Irene and Ian Manson, who manage the Casa Bella residential complex on the Gold Coast, have nearly 40 years of experience. Their advice is simple: “Just do it.”

“Be prepared for the first two months to feel overwhelming,” Irene says. “By the third month, you’ll think, ‘Why didn’t we do this sooner?’ It’s tough at first, but once you get the hang of it, you won’t look back.”

5. Do not use the family accountant

Mr Rawnsley warns against relying on family accountants or lawyers during due diligence.

“Loyalty is great, but use specialists familiar with the industry,” he advises.

He stresses the importance of operational due diligence.

“Don’t just look at the manager’s unit or gardens. Ensure the figures and legalities stack up, and dig into the business details.”

6. Do not ignore expert advice

“Talk to as many experts as possible,” Mr Rawnsley says.

Industry veterans like Mike O’Farrell, Danny Little, and Barry Turner often know the history of buildings under consideration.

“Thoroughly check the last three years of meeting minutes to avoid costly surprises,” he adds.

7. Do not rob yourself by being a cheapskate

Successful MLR operators use top-tier digital technology.

“Don’t scrimp on your public image,” Mr Rawnsley says. “Invest in quality property photos, building management software like MYBOS, and smart uniforms. Professionalism pays off.”
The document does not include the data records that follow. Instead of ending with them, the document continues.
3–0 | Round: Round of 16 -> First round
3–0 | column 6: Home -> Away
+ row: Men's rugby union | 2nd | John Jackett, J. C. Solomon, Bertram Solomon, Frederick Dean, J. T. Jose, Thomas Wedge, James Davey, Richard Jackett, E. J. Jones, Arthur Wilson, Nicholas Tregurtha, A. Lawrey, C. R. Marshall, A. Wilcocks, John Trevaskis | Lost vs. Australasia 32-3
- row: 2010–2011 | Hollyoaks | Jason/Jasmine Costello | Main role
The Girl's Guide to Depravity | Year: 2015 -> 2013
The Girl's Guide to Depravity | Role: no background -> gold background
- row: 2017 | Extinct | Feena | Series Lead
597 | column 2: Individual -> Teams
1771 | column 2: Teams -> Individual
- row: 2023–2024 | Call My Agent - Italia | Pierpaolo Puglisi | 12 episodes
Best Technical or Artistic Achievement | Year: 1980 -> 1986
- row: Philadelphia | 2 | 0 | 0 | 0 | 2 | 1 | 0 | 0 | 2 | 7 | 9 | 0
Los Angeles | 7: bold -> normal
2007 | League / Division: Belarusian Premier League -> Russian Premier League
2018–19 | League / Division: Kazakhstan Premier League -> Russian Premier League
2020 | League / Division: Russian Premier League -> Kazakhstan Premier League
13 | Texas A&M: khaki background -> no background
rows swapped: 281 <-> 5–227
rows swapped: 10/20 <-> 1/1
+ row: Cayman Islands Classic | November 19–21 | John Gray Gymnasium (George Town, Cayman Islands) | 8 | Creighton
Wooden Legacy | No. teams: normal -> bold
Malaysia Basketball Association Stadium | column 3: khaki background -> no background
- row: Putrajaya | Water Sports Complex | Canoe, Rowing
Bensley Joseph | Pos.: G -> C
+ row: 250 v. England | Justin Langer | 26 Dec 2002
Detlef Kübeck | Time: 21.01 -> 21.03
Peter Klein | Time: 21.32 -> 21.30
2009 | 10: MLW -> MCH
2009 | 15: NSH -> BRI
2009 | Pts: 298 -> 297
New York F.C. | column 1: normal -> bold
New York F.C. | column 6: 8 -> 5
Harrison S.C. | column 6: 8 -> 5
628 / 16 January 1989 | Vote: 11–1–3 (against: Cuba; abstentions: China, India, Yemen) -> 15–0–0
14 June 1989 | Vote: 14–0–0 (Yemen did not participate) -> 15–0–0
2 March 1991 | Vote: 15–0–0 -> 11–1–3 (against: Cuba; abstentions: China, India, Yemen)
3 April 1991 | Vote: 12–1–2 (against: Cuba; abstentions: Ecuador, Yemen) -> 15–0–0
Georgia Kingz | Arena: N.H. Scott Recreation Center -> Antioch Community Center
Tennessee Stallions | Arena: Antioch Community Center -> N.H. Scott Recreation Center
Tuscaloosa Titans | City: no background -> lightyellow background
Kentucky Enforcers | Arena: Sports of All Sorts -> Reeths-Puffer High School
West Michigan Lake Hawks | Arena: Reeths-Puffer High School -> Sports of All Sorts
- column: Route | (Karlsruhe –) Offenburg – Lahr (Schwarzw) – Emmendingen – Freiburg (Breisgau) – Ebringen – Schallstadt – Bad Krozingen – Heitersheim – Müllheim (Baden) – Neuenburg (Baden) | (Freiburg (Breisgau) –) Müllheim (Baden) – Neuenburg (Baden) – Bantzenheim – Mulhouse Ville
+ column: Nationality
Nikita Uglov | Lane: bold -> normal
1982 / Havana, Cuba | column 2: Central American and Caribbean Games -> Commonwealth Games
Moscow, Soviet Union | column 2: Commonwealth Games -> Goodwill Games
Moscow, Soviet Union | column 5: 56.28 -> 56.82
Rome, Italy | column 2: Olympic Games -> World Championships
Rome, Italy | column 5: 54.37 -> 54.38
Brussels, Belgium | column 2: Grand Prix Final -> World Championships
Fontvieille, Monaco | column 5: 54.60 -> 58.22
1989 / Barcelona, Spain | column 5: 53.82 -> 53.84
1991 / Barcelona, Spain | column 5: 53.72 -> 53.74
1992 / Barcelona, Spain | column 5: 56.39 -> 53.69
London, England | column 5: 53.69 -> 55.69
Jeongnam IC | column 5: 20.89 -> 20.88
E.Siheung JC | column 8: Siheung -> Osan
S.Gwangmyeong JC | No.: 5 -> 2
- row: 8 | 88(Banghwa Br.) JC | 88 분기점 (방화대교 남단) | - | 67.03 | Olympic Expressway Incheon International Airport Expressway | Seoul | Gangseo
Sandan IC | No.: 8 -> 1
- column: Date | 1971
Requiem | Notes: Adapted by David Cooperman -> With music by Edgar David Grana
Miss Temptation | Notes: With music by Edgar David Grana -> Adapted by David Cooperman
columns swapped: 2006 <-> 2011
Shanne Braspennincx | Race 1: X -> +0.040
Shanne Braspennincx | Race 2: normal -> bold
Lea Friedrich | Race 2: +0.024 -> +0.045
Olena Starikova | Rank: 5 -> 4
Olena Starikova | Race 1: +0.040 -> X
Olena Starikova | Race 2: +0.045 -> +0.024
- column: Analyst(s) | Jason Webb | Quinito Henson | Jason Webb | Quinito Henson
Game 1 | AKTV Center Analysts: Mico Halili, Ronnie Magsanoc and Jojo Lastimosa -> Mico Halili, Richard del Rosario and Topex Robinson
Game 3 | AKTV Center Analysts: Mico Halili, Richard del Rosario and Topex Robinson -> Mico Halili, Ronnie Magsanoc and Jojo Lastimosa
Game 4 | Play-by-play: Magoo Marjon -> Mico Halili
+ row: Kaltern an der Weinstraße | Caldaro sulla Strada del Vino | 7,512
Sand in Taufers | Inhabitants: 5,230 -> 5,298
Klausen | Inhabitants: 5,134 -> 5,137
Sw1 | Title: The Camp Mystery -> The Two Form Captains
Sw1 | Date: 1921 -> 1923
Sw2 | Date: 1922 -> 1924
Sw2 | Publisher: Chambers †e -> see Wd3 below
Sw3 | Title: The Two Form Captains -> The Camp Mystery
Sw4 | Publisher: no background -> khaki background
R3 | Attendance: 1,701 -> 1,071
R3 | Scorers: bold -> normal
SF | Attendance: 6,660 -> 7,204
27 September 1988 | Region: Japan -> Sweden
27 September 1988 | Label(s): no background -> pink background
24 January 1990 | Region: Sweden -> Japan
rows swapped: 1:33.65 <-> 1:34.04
8. Do not leave it to the last minute to get your real estate licence

Mr Rawnsley advises starting the application process early.

“Last year, it took 15 weeks to approve licences; now it’s six to eight weeks,” he says. “Without a licence, you can’t open a trust account. Don’t risk delaying settlement.”

9. Do not focus solely on profit and loss statements

While financials are important, Mr Rawnsley emphasises that success in MLR hinges on relationships.

“Management rights is a service industry. Gaining and retaining units for your letting pool is key to long-term success.”

10. Do not become downhearted

Bruce and Jill Christie, from Surfers Hawaiian Holiday Apartments in Surfers Paradise, advise perseverance.

“When we started, the committee was hostile,” Jill recalls. “We worked hard to earn their trust and eventually turned their attitude around.”